Print all of the rows below word for word, leaving out the pictures.

=== SUPPLIED RECORDS ===
----

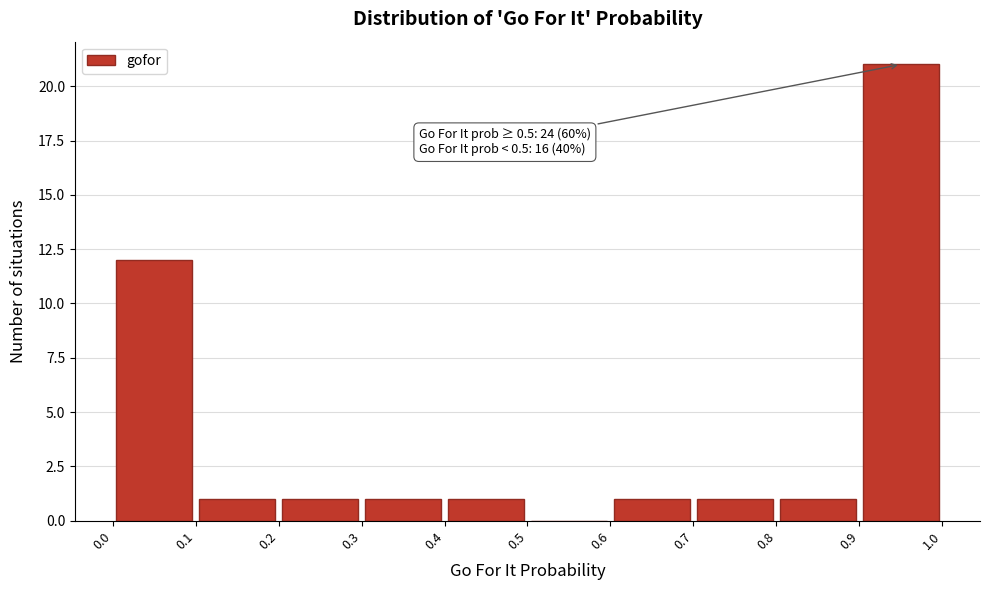

Which range on the x-axis has the tallest bar?

0.9 to 1.0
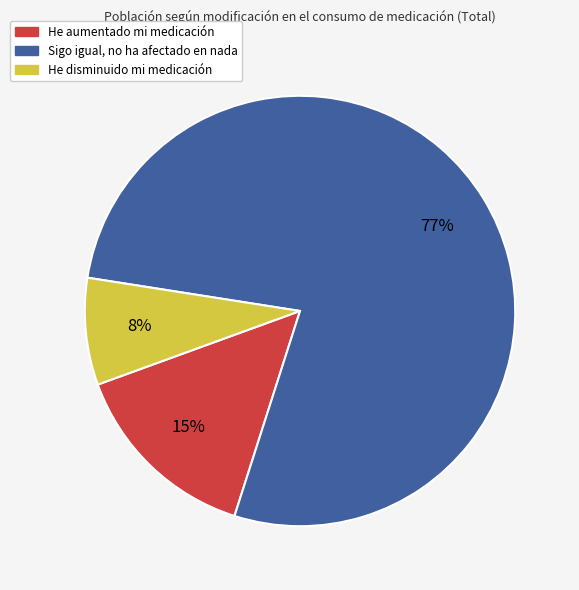

Count the number of slices in the pie.

3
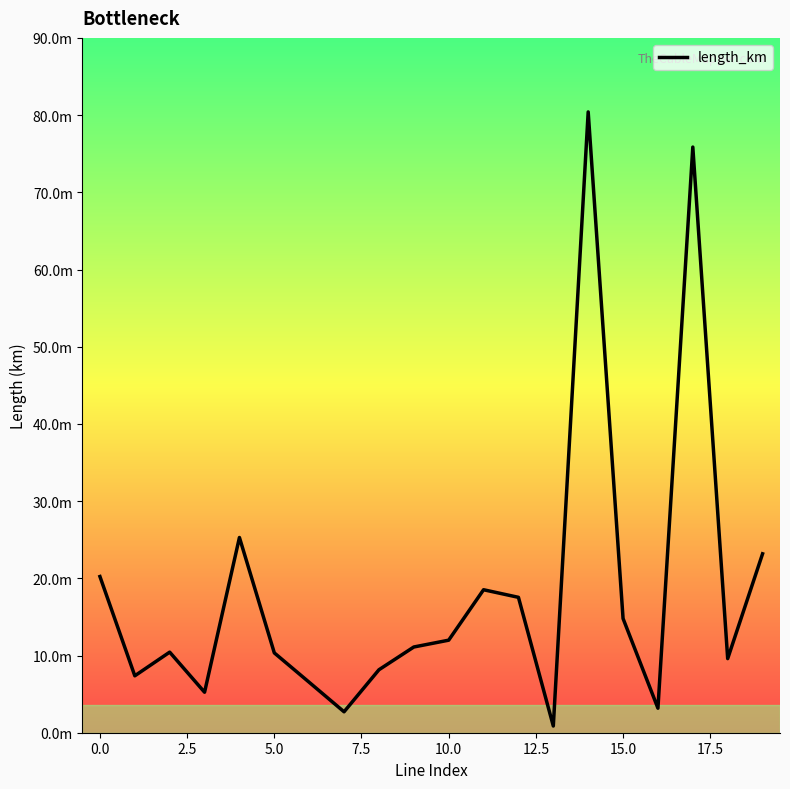

Does the chart display data point markers on the line(s)?

No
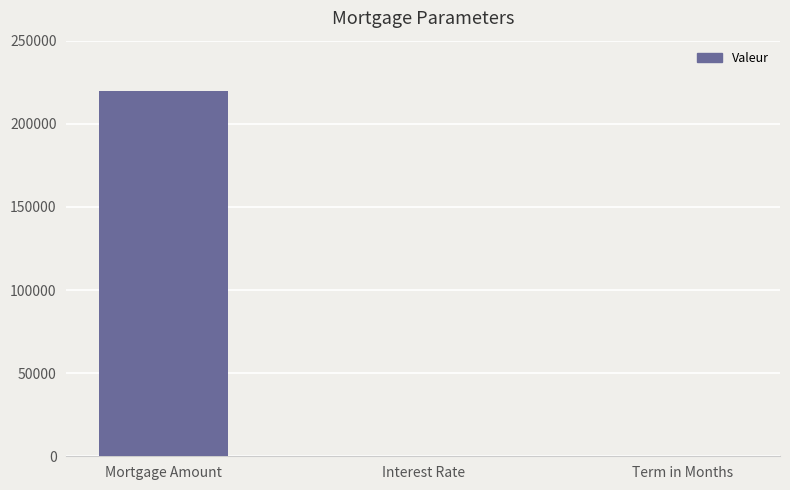

What is the greatest value displayed?

220000.0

----

=== RESULT OF THE EXERCISE ===
Which range on the x-axis has the tallest bar?

0.9 to 1.0

Count the number of slices in the pie.

3

Does the chart display data point markers on the line(s)?

No

What is the greatest value displayed?

220000.0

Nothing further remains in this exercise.